Requirement: The full listing, start to finish: write it out again exactly.

Source information:
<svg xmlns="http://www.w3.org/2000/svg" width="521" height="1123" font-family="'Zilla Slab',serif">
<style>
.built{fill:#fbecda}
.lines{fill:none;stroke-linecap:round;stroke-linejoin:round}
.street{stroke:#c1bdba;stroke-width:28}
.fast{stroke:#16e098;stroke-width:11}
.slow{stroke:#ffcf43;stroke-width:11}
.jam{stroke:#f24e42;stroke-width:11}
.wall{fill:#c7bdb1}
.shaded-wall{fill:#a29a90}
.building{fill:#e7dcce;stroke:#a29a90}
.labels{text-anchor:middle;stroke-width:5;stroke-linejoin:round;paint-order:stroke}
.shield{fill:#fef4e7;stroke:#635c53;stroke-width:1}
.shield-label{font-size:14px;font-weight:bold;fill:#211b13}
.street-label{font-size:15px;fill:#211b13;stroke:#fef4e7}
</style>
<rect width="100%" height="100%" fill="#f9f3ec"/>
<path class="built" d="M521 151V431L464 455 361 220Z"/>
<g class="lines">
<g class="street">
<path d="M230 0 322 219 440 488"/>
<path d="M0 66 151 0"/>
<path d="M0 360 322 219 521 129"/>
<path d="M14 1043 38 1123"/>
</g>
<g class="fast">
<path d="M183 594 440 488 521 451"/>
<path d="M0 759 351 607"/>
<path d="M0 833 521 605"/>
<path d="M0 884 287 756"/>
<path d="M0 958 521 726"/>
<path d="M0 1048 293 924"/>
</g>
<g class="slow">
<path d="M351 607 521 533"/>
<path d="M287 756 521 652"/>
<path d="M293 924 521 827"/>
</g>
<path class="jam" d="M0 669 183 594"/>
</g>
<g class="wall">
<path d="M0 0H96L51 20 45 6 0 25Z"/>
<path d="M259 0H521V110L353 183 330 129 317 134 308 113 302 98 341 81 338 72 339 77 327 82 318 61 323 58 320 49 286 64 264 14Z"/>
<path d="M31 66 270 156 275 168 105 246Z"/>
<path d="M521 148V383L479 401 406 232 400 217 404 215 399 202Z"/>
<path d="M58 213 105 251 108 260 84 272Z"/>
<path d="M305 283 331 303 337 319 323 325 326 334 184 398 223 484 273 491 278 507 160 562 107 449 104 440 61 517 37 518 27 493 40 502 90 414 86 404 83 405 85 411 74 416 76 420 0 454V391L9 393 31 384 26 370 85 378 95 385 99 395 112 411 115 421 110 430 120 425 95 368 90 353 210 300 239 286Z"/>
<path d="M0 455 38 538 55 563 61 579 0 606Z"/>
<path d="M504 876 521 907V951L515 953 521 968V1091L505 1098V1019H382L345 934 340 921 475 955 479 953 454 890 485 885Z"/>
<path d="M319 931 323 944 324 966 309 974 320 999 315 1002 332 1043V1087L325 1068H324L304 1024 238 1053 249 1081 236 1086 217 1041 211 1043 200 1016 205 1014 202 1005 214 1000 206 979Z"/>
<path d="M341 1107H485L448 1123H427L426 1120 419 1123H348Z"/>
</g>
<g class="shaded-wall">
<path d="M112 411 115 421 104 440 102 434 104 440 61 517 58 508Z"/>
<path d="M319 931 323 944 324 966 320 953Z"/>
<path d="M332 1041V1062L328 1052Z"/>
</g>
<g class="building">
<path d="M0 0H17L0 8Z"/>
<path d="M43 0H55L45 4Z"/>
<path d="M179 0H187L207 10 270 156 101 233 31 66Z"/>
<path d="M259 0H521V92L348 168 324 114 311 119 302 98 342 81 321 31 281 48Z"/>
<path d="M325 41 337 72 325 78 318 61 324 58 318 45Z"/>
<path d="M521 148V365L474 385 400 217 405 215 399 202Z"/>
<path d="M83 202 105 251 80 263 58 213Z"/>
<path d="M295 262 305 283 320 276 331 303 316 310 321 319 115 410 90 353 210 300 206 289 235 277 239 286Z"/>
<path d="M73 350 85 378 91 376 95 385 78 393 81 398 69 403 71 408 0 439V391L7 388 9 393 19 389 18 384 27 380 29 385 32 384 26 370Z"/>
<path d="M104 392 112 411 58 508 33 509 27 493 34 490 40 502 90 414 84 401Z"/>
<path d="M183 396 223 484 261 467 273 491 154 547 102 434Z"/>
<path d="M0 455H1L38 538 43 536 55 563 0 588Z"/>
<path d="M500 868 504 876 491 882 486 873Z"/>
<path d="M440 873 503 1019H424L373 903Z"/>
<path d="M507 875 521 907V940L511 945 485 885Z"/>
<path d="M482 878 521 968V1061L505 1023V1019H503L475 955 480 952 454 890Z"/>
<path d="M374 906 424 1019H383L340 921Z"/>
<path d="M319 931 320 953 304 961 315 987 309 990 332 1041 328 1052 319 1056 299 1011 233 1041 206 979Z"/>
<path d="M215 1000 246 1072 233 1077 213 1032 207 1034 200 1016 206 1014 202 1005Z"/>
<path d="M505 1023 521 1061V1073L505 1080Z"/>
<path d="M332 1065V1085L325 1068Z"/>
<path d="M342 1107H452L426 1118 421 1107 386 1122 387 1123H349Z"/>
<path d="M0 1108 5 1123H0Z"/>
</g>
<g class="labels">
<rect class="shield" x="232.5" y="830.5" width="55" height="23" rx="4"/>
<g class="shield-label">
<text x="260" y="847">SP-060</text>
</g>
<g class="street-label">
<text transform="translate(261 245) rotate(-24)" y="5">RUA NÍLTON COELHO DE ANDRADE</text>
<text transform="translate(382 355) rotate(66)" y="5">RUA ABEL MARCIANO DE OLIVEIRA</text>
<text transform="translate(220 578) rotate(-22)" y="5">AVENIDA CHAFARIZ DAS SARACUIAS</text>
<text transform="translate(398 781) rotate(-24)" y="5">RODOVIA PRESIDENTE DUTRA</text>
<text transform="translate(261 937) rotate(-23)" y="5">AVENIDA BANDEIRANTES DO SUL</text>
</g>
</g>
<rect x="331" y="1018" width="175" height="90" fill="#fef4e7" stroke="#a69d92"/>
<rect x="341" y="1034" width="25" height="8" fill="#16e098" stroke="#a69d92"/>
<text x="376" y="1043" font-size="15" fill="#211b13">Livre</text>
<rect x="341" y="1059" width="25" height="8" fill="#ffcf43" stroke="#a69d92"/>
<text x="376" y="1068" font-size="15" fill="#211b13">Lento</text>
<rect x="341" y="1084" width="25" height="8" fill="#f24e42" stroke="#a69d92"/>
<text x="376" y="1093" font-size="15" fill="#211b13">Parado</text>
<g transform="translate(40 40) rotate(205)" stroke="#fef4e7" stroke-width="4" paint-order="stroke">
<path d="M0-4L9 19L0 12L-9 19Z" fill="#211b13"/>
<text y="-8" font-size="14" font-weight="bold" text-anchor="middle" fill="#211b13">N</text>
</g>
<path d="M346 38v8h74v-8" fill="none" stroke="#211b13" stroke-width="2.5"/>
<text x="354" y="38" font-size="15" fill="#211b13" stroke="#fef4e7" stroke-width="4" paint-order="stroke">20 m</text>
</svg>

Result below:
<svg xmlns="http://www.w3.org/2000/svg" width="521" height="1123" font-family="'Zilla Slab',serif">
<style>
.built{fill:#fbecda}
.lines{fill:none;stroke-linecap:round;stroke-linejoin:round}
.street{stroke:#c1bdba;stroke-width:28}
.fast{stroke:#16e098;stroke-width:11}
.slow{stroke:#ffcf43;stroke-width:11}
.jam{stroke:#f24e42;stroke-width:11}
.wall{fill:#c7bdb1}
.shaded-wall{fill:#a29a90}
.building{fill:#e7dcce;stroke:#a29a90}
.labels{text-anchor:middle;stroke-width:5;stroke-linejoin:round;paint-order:stroke}
.shield{fill:#fef4e7;stroke:#635c53;stroke-width:1}
.shield-label{font-size:14px;font-weight:bold;fill:#211b13}
.street-label{font-size:15px;fill:#211b13;stroke:#fef4e7}
</style>
<rect width="100%" height="100%" fill="#f9f3ec"/>
<path class="built" d="M521 151V431L464 455 361 220Z"/>
<g class="lines">
<g class="street">
<path d="M230 0 322 219 440 488"/>
<path d="M0 66 151 0"/>
<path d="M0 360 322 219 521 129"/>
<path d="M14 1043 38 1123"/>
</g>
<g class="fast">
<path d="M183 594 440 488 521 451"/>
<path d="M0 759 351 607"/>
<path d="M0 833 521 605"/>
<path d="M0 884 287 756"/>
<path d="M0 958 521 726"/>
<path d="M0 1048 293 924"/>
</g>
<g class="slow">
<path d="M351 607 521 533"/>
<path d="M287 756 521 652"/>
<path d="M293 924 521 827"/>
</g>
<path class="jam" d="M0 669 183 594"/>
</g>
<g class="wall">
<path d="M0 0H96L51 20 45 6 0 25Z"/>
<path d="M259 0H521V110L353 183 330 129 317 134 308 113 302 98 341 81 338 72 339 77 327 82 318 61 323 58 320 49 286 64 264 14Z"/>
<path d="M31 66 270 156 275 168 105 246Z"/>
<path d="M521 148V383L479 401 406 232 400 217 404 215 399 202Z"/>
<path d="M58 213 105 251 108 260 84 272Z"/>
<path d="M305 283 331 303 337 319 323 325 326 334 184 398 223 484 273 491 278 507 160 562 107 449 104 440 61 517 37 518 27 493 40 502 90 414 86 404 83 405 85 411 74 416 76 420 0 454V391L9 393 31 384 26 370 85 378 95 385 99 395 112 411 115 421 110 430 120 425 95 368 90 353 210 300 239 286Z"/>
<path d="M0 455 38 538 55 563 61 579 0 606Z"/>
<path d="M504 876 521 907V951L515 953 521 968V1091L505 1098V1019H382L345 934 340 921 475 955 479 953 454 890 485 885Z"/>
<path d="M319 931 323 944 324 966 309 974 320 999 315 1002 332 1043V1087L325 1068H324L304 1024 238 1053 249 1081 236 1086 217 1041 211 1043 200 1016 205 1014 202 1005 214 1000 206 979Z"/>
<path d="M341 1107H485L448 1123H427L426 1120 419 1123H348Z"/>
</g>
<g class="shaded-wall">
<path d="M112 411 115 421 104 440 102 434 104 440 61 517 58 508Z"/>
<path d="M319 931 323 944 324 966 320 953Z"/>
<path d="M332 1041V1062L328 1052Z"/>
</g>
<g class="building">
<path d="M0 0H17L0 8Z"/>
<path d="M43 0H55L45 4Z"/>
<path d="M179 0H187L207 10 270 156 101 233 31 66Z"/>
<path d="M259 0H521V92L348 168 324 114 311 119 302 98 342 81 321 31 281 48Z"/>
<path d="M325 41 337 72 325 78 318 61 324 58 318 45Z"/>
<path d="M521 148V365L474 385 400 217 405 215 399 202Z"/>
<path d="M83 202 105 251 80 263 58 213Z"/>
<path d="M295 262 305 283 320 276 331 303 316 310 321 319 115 410 90 353 210 300 206 289 235 277 239 286Z"/>
<path d="M73 350 85 378 91 376 95 385 78 393 81 398 69 403 71 408 0 439V391L7 388 9 393 19 389 18 384 27 380 29 385 32 384 26 370Z"/>
<path d="M104 392 112 411 58 508 33 509 27 493 34 490 40 502 90 414 84 401Z"/>
<path d="M183 396 223 484 261 467 273 491 154 547 102 434Z"/>
<path d="M0 455H1L38 538 43 536 55 563 0 588Z"/>
<path d="M500 868 504 876 491 882 486 873Z"/>
<path d="M440 873 503 1019H424L373 903Z"/>
<path d="M507 875 521 907V940L511 945 485 885Z"/>
<path d="M482 878 521 968V1061L505 1023V1019H503L475 955 480 952 454 890Z"/>
<path d="M374 906 424 1019H383L340 921Z"/>
<path d="M319 931 320 953 304 961 315 987 309 990 332 1041 328 1052 319 1056 299 1011 233 1041 206 979Z"/>
<path d="M215 1000 246 1072 233 1077 213 1032 207 1034 200 1016 206 1014 202 1005Z"/>
<path d="M505 1023 521 1061V1073L505 1080Z"/>
<path d="M332 1065V1085L325 1068Z"/>
<path d="M342 1107H452L426 1118 421 1107 386 1122 387 1123H349Z"/>
<path d="M0 1108 5 1123H0Z"/>
</g>
<g class="labels">
<rect class="shield" x="232.5" y="830.5" width="55" height="23" rx="4"/>
<g class="shield-label">
<text x="260" y="847">SP-060</text>
</g>
<g class="street-label">
<text transform="translate(261 245) rotate(-24)" y="5">RUA NÍLTON COELHO DE ANDRADE</text>
<text transform="translate(382 355) rotate(66)" y="5">RUA ABEL MARCIANO DE OLIVEIRA</text>
<text transform="translate(220 578) rotate(-22)" y="5">AVENIDA CHAFARIZ DAS SARACUIAS</text>
<text transform="translate(398 781) rotate(-24)" y="5">RODOVIA PRESIDENTE DUTRA</text>
<text transform="translate(261 937) rotate(-23)" y="5">AVENIDA BANDEIRANTES DO SUL</text>
</g>
</g>
<rect x="331" y="1018" width="175" height="90" fill="#fef4e7" stroke="#a69d92"/>
<rect x="341" y="1034" width="25" height="8" fill="#16e098" stroke="#a69d92"/>
<text x="376" y="1043" font-size="15" fill="#211b13">Livre</text>
<rect x="341" y="1059" width="25" height="8" fill="#ffcf43" stroke="#a69d92"/>
<text x="376" y="1068" font-size="15" fill="#211b13">Lento</text>
<rect x="341" y="1084" width="25" height="8" fill="#f24e42" stroke="#a69d92"/>
<text x="376" y="1093" font-size="15" fill="#211b13">Parado</text>
<g transform="translate(40 40) rotate(205)" stroke="#fef4e7" stroke-width="4" paint-order="stroke">
<path d="M0-4L9 19L0 12L-9 19Z" fill="#211b13"/>
<text y="-8" font-size="14" font-weight="bold" text-anchor="middle" fill="#211b13">N</text>
</g>
<path d="M346 38v8h74v-8" fill="none" stroke="#211b13" stroke-width="2.5"/>
<text x="354" y="38" font-size="15" fill="#211b13" stroke="#fef4e7" stroke-width="4" paint-order="stroke">20 m</text>
</svg>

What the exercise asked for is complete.